In terms of mental health, “​​The finding is that abortion does not harm women, and that denial of abortion causes short-term harm,” Foster tells Glamour. Over 95% of women who had abortions reported that they made the right decisions. Women who were denied abortion had more negative socioeconomic situations than women who received abortions. “The concept that abortion hurts women is all over billboards,” says Foster. “The concept that denying people agency over their body and making them carry a pregnancy to term when they’re not ready hurts women and children—maybe it’s not pithy enough, but it’s not on billboards yet.”

The next time that you’re in an argument about abortion rights, tell whoever you’re talking to that there’s no need to get emotional. They can simply read the facts.

The claim: Women who have abortions will regret them.

The finding from the Turnaway Study: Over 95% of women who had abortions told researchers both immediately and five years later that they had made the right decisions. These reports were similar in women who had later abortions and women who had abortions in the first trimester. “We find no evidence that abortion causes negative mental health or well-being outcomes,” the Turnaway Study reports. “However, we do find that being denied an abortion is associated with elevated levels of anxiety, stress, and lower self-esteem, soon after abortion denial.” These mental health concerns decreased over six months to a year, researchers found.

The claim: For women who are denied abortions, everything will work out in the end.

The finding from the Turnaway Study: Women who were denied abortions were four times more likely to have a household income below the poverty line. They were three times more likely to be unemployed. They were also more likely to be unable to afford household needs including food. They were also more likely to stay in touch with violent partners.
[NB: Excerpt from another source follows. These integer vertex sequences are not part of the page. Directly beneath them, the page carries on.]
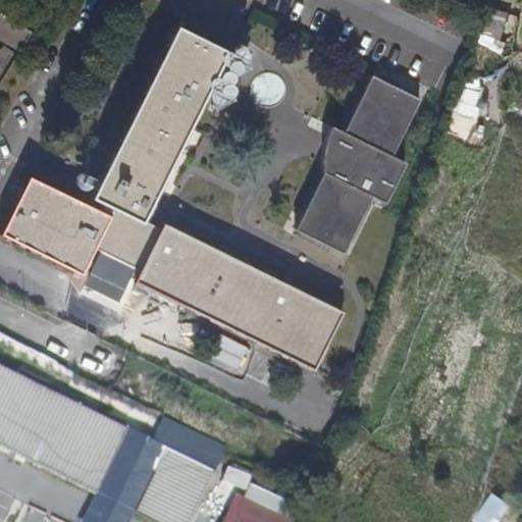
[(4,16),(0,13),(0,37),(3,39),(11,43),(20,49),(31,32),(4,16)]
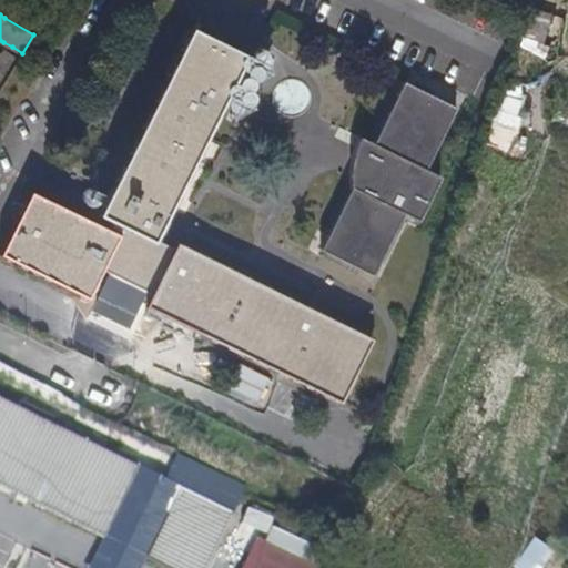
[(182,183),(245,57),(192,30),(170,75),(127,162),(101,214),(114,221),(110,231),(120,236),(103,271),(152,295),(175,249),(153,239),(182,183)]
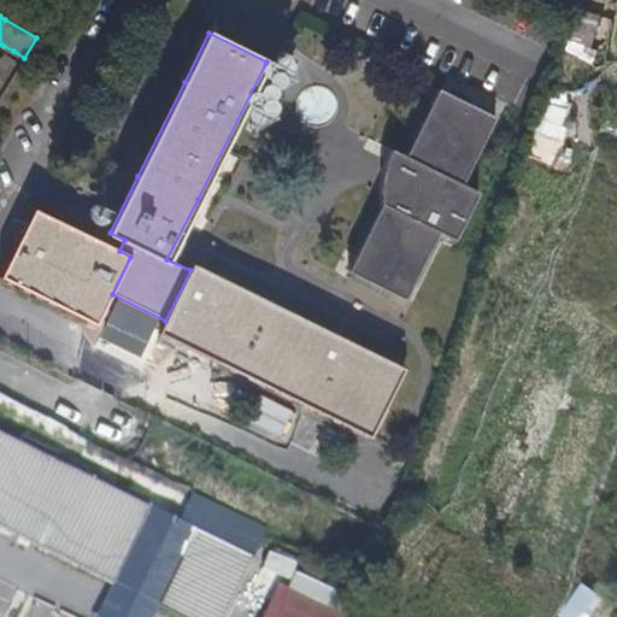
[(21,65),(24,58),(13,51),(9,59),(21,65)]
The claim: Women who have abortions are selfish—they don’t care about children.

The finding from the Turnaway Study: In fact, Foster says, one of the main reasons women gave for seeking abortions was that “they want to take care of their existing children.” Plus, the study found that children of women who had abortions receive “more economic security and better maternal bonding” than the other group. Nearly 60% of women who seek abortions already have children.
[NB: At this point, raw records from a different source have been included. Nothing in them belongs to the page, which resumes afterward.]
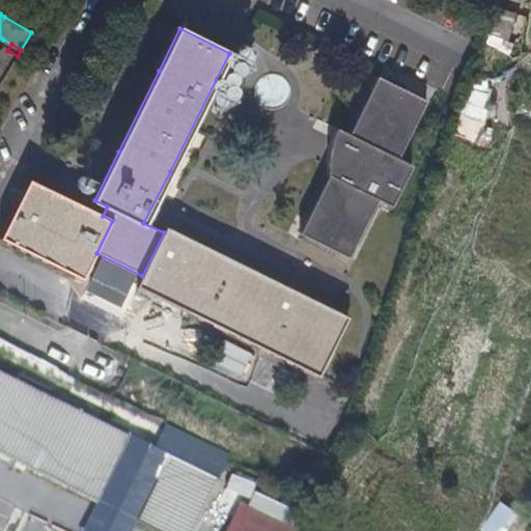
[(350,256),(379,198),(393,204),(414,163),(399,157),(429,96),(381,72),(351,132),(337,158),(329,155),(329,163),(330,175),(301,232),(350,256)]
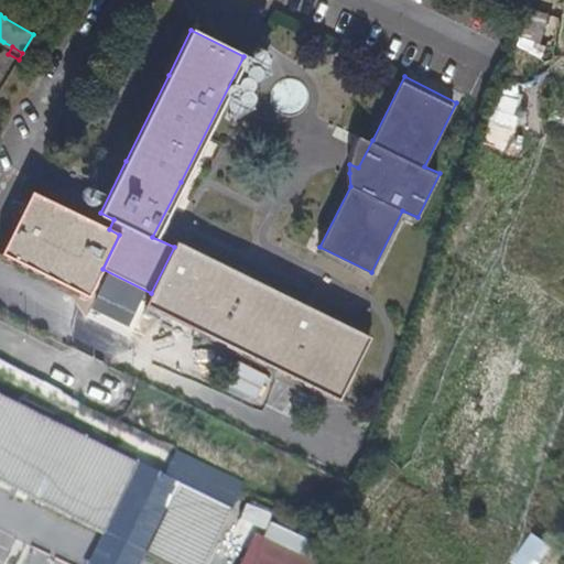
[(358,167),(372,140),(359,134),(355,145),(350,159),(349,164),(358,167)]
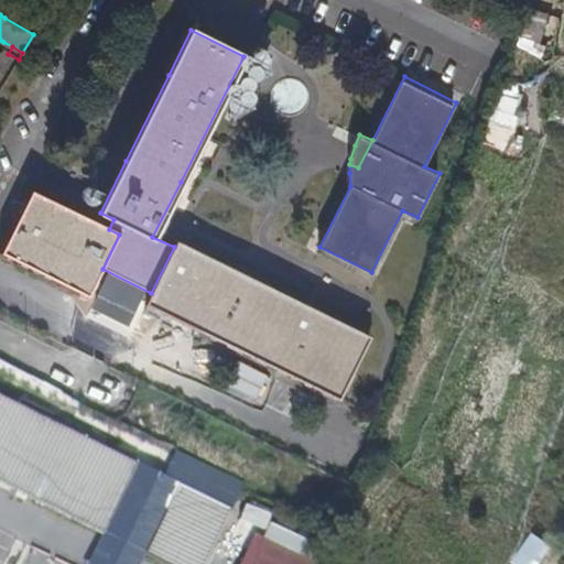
[(102,269),(119,235),(109,229),(32,192),(2,253),(88,296),(102,269)]
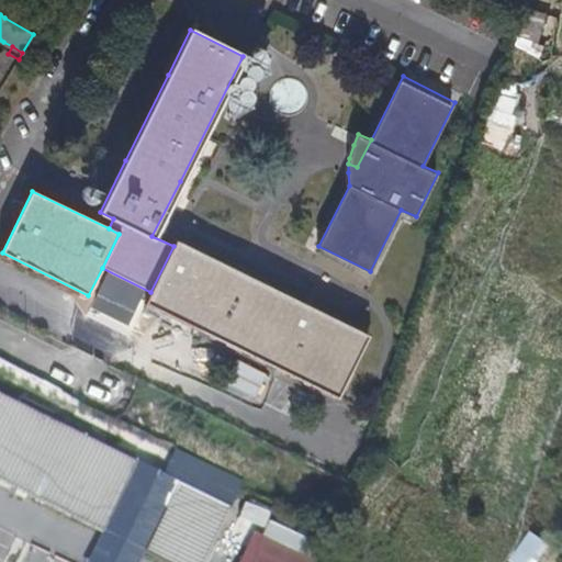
[(370,334),(289,294),(177,239),(173,246),(150,292),(145,303),(259,358),(338,398),(370,334)]
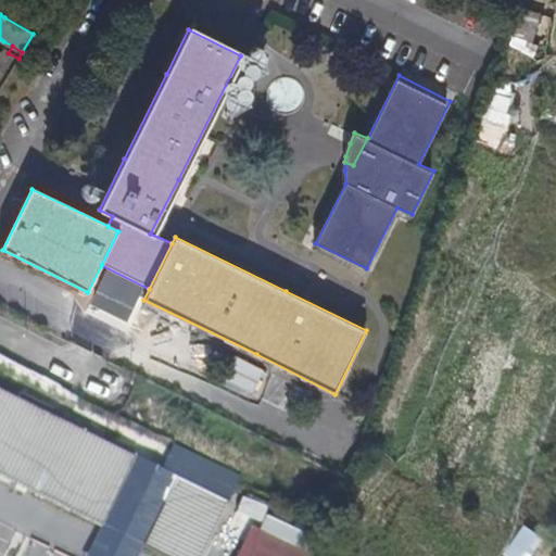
[(140,459),(64,421),(24,401),(0,389),(0,476),(105,529),(140,459)]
The claim: Women who have abortions give up the chance to become parents.

The finding from the Turnaway Study: “Women who receive an abortion are more likely to have an intended pregnancy within the next five years compared to women who are denied,” the study found.

The claim: There is no health risk to being forced to carry a pregnancy to term.

The finding from the Turnaway Study: Women who were denied abortions reported more chronic pain and worse overall health. Two women who were turned away and gave birth died of pregnancy-related causes.

The claim: People who are turned away shouldn’t have waited so long to get an abortion.

The finding from the Turnaway Study: “The gestational bans seem to be passed with this idea that people are sitting around wasting time instead of getting an abortion, and that is not true,” says Foster. People don’t realize, she says, “how much not having money slows you down from being able to get an abortion, find a clinic, pay for it, get to the clinic, stay overnight sometimes, buy childcare, get out of work.”

The claim: Women should know right away when they’re pregnant.

The finding from the Turnaway Study: Many women do not know they’re pregnant, Foster pointed out, because they already have irregular periods, or because they don’t have pregnancy symptoms. The study found, she said, that “statistically, the things that slow people down [from realizing that they’re pregnant] are being young, so they’ve never been pregnant before, and having been on birth control—if you think that you’re protected from the risk of pregnancy then you’re slower to realize that in fact you are pregnant.”